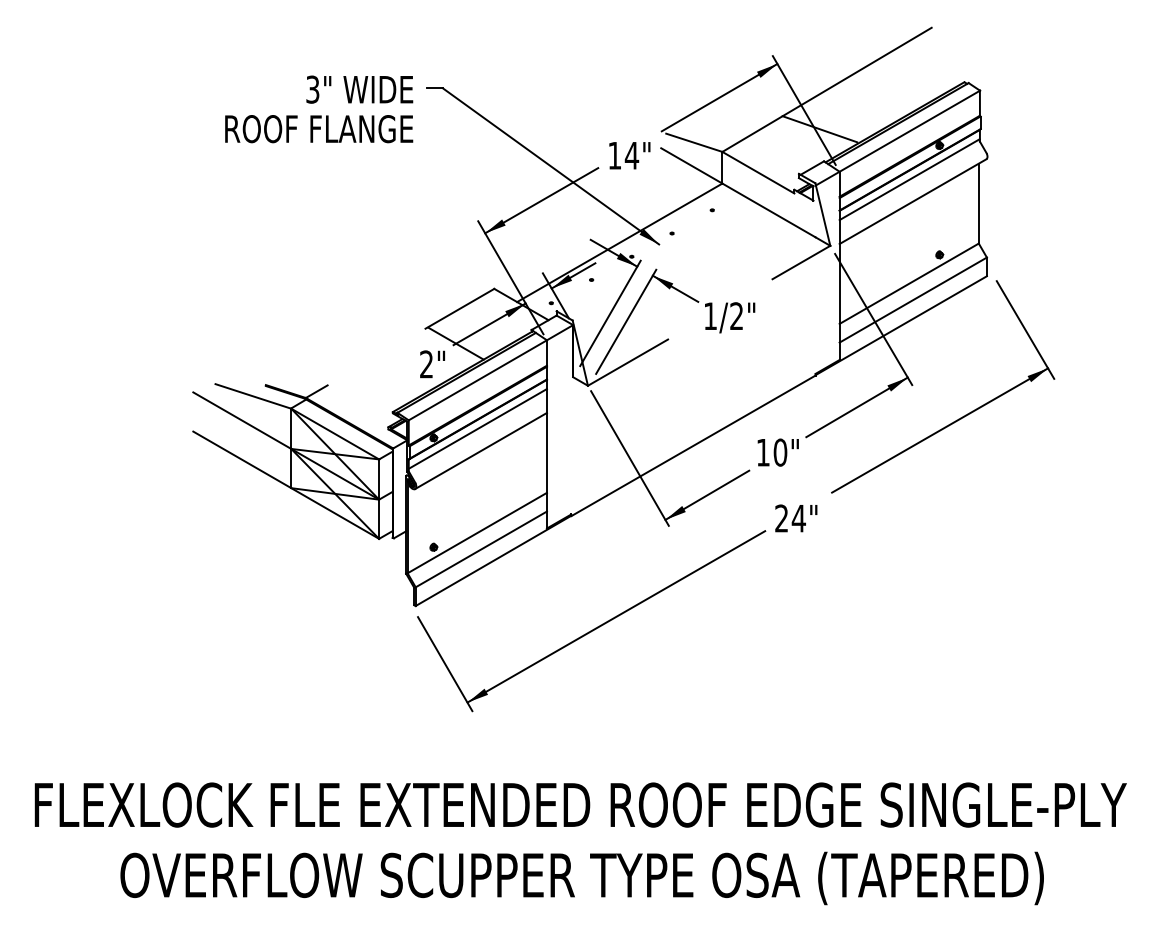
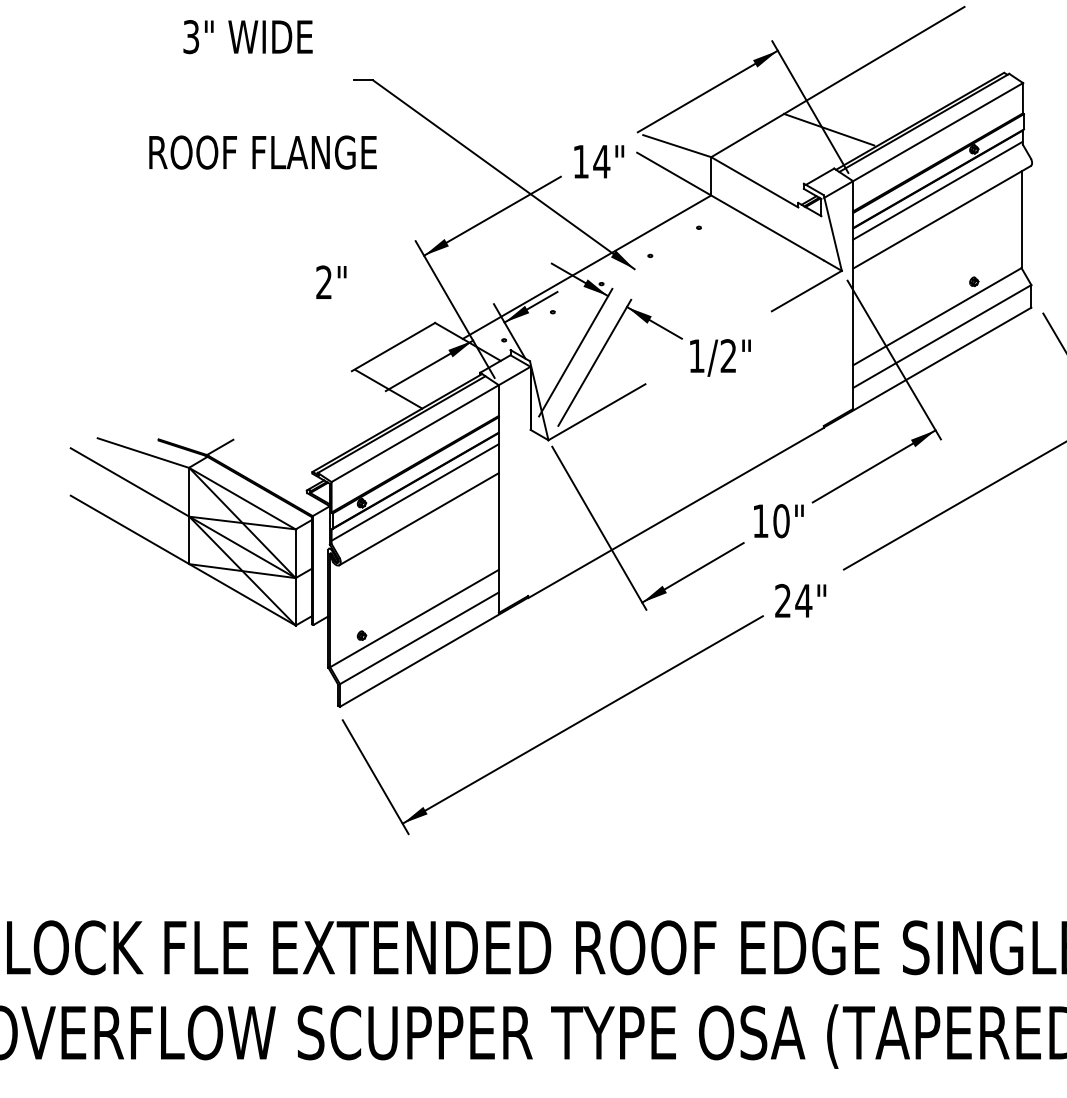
text: (359, 89) -> (247, 36), moved
text: (319, 129) -> (263, 153), moved
text: (432, 364) -> (331, 282), moved

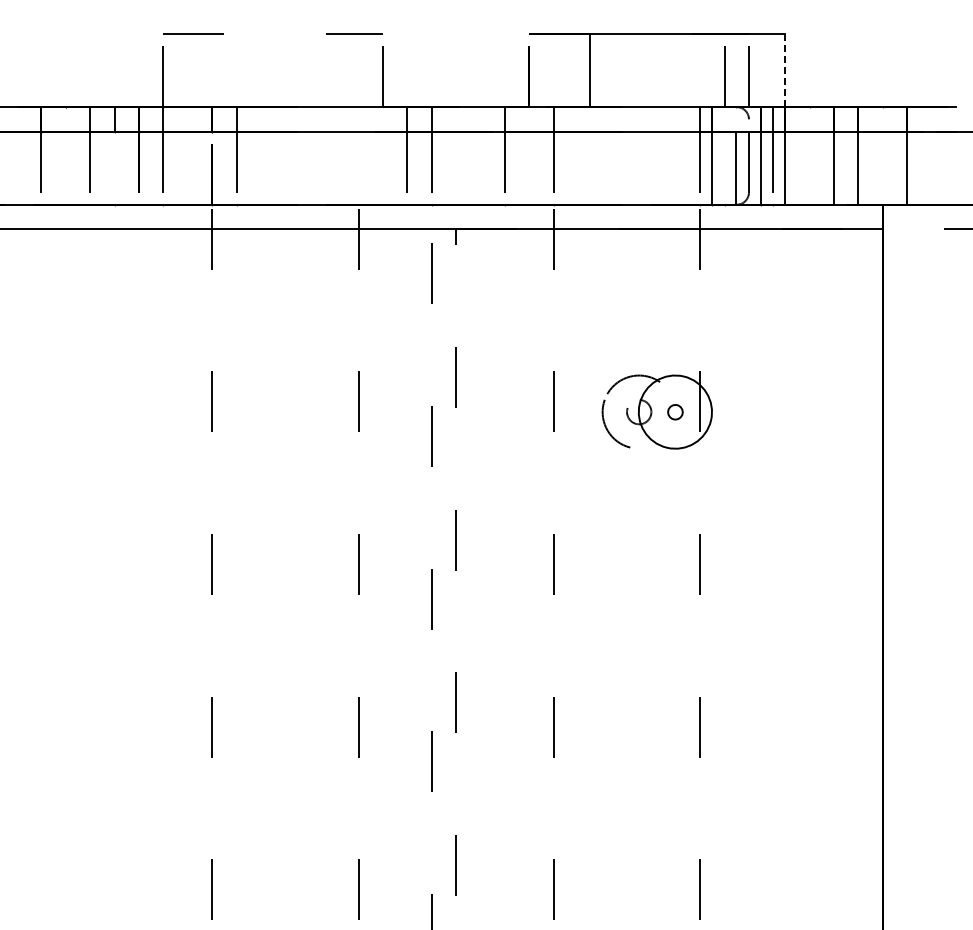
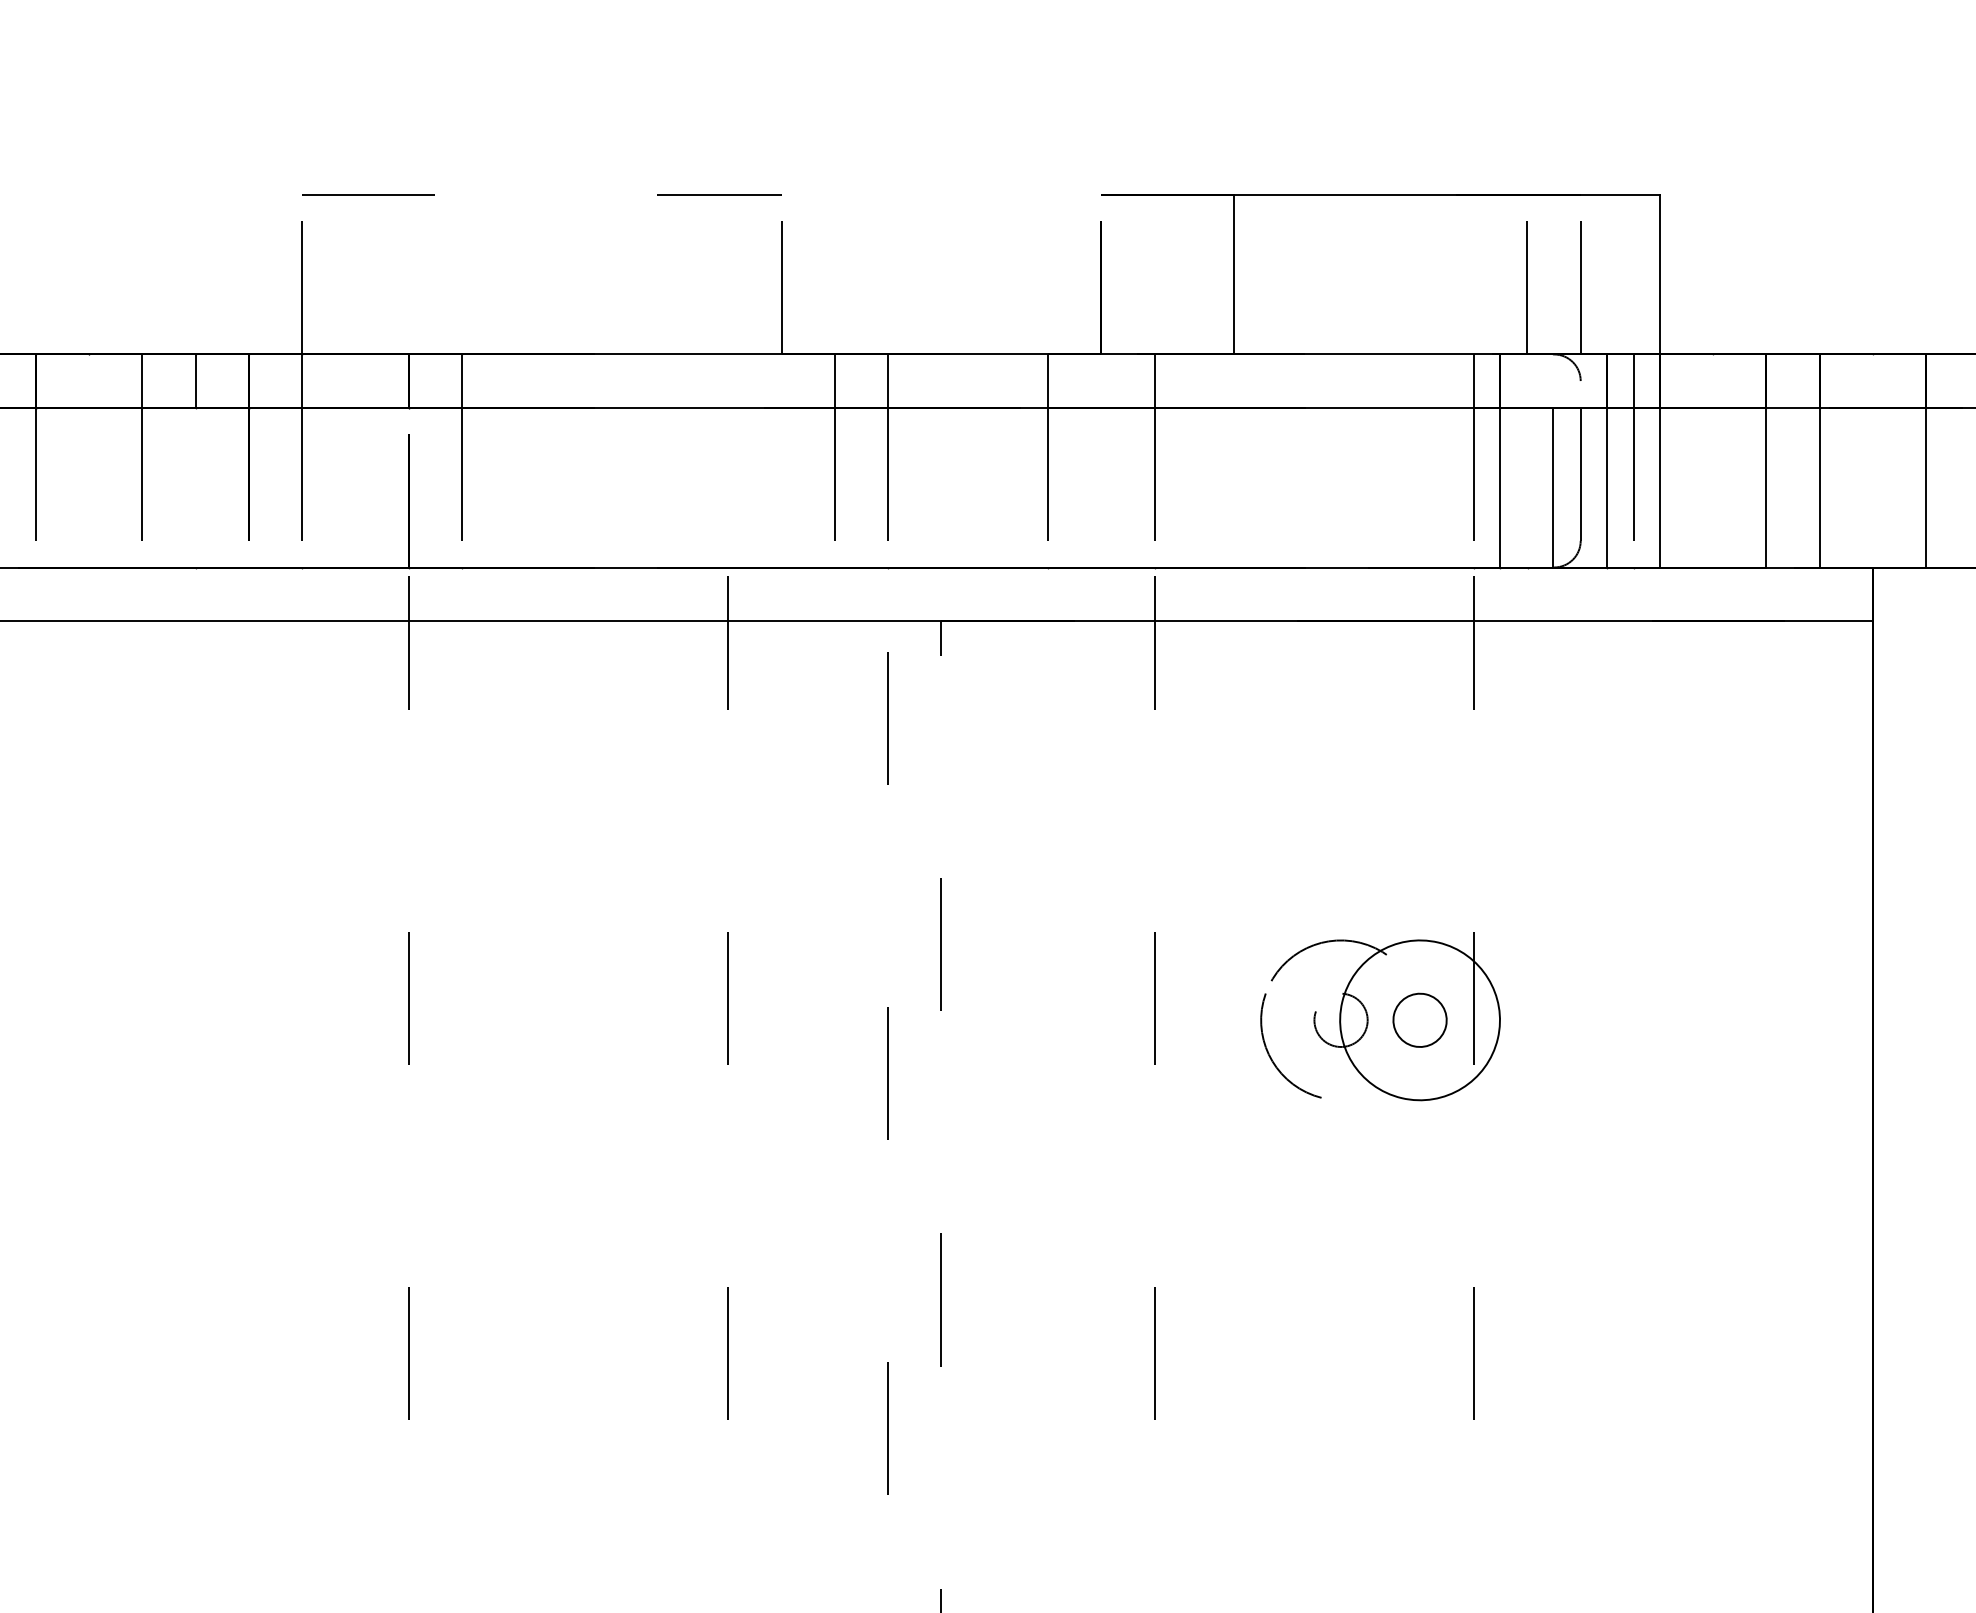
line: (785, 70) -> (1660, 274), dashed -> solid
part: (675, 412) -> (1420, 1021), size x1.67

PROBLEM: An exact reproduction of the material is needed, without its images.

SOLUTION TO THIS PROBLEM:
text: (359, 89) -> (247, 36), moved
text: (319, 129) -> (263, 153), moved
text: (432, 364) -> (331, 282), moved

line: (785, 70) -> (1660, 274), dashed -> solid
part: (675, 412) -> (1420, 1021), size x1.67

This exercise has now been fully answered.